Direction: Update the stretch from the line containing "Given the image: I" through the line containing "136L105 143H79L55 151L67" by changing "right lung lower lobe" to "left lung lower lobe" and leaving everything else unchanged. Return only those lines.

Dataset content:
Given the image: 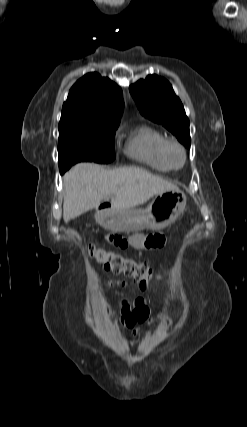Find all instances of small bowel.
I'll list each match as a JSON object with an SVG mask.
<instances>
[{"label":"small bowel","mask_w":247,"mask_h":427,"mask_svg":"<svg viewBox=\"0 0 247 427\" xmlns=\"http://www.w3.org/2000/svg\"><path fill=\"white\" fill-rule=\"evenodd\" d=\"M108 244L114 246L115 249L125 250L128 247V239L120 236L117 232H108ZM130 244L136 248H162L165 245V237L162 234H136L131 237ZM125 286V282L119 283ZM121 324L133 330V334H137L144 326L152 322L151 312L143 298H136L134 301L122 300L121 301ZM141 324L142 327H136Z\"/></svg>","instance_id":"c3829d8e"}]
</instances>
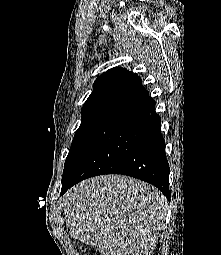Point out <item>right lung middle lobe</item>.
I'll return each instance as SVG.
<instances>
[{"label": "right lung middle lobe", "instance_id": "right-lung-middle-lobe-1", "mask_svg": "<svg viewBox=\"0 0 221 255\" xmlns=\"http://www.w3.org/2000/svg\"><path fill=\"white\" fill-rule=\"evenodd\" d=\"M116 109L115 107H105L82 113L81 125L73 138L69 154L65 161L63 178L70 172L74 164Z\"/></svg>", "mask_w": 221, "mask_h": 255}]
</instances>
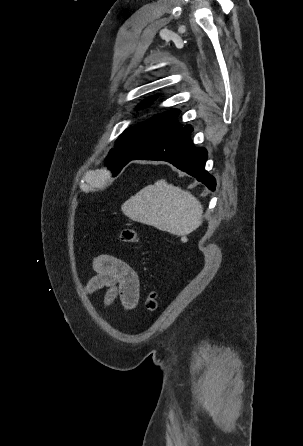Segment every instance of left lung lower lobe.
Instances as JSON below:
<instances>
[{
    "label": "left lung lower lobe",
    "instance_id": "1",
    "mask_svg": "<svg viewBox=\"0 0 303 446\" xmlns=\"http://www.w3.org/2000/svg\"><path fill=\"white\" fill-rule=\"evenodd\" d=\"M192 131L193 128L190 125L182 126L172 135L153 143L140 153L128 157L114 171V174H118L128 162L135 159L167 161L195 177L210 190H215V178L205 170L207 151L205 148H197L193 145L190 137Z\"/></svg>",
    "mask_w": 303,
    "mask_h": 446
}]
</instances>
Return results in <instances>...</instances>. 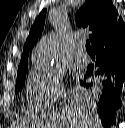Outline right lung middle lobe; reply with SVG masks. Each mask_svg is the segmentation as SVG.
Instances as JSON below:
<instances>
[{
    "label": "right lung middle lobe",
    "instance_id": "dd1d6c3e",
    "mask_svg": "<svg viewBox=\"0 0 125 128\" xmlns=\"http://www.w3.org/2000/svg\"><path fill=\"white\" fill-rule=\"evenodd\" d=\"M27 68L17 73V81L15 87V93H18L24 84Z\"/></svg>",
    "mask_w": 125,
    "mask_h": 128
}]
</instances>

...

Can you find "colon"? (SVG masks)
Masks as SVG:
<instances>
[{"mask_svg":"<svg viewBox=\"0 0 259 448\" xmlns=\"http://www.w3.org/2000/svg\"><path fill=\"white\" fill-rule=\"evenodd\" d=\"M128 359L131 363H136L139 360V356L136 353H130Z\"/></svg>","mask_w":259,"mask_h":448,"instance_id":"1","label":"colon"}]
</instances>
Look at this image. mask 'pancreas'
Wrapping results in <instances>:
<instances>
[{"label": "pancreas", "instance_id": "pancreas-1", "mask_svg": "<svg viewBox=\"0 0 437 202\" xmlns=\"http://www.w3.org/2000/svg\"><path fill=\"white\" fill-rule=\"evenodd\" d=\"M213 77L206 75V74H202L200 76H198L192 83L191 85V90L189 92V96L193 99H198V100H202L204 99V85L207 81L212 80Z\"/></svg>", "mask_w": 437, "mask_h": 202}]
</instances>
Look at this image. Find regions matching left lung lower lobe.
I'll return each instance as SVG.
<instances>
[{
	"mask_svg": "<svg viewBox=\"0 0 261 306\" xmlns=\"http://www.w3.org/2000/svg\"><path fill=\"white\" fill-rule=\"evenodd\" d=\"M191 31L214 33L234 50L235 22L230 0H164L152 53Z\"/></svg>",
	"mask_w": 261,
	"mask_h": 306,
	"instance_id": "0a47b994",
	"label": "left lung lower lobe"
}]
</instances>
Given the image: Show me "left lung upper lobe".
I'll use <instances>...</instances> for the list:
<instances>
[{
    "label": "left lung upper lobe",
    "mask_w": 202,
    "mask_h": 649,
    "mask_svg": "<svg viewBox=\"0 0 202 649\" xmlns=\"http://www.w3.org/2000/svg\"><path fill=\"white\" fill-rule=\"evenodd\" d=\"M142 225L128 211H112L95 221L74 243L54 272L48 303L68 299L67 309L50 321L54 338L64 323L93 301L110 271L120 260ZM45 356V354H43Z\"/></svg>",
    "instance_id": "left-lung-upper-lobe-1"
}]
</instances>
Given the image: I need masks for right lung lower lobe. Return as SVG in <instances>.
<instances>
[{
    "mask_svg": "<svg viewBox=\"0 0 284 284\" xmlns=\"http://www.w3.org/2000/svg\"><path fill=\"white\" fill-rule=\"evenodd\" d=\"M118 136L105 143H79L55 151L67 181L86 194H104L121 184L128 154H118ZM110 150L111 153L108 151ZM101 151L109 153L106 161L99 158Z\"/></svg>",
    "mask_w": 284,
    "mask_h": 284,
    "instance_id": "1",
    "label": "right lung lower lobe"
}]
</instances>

Solution for this exercise:
Given the image: I need masks for left lung lower lobe. Return as SVG in <instances>.
<instances>
[{
    "mask_svg": "<svg viewBox=\"0 0 284 284\" xmlns=\"http://www.w3.org/2000/svg\"><path fill=\"white\" fill-rule=\"evenodd\" d=\"M118 136L105 143H79L55 151L67 181L86 194H104L121 184L128 154H118ZM110 150L111 153L108 151ZM101 151L109 153L106 161L99 158Z\"/></svg>",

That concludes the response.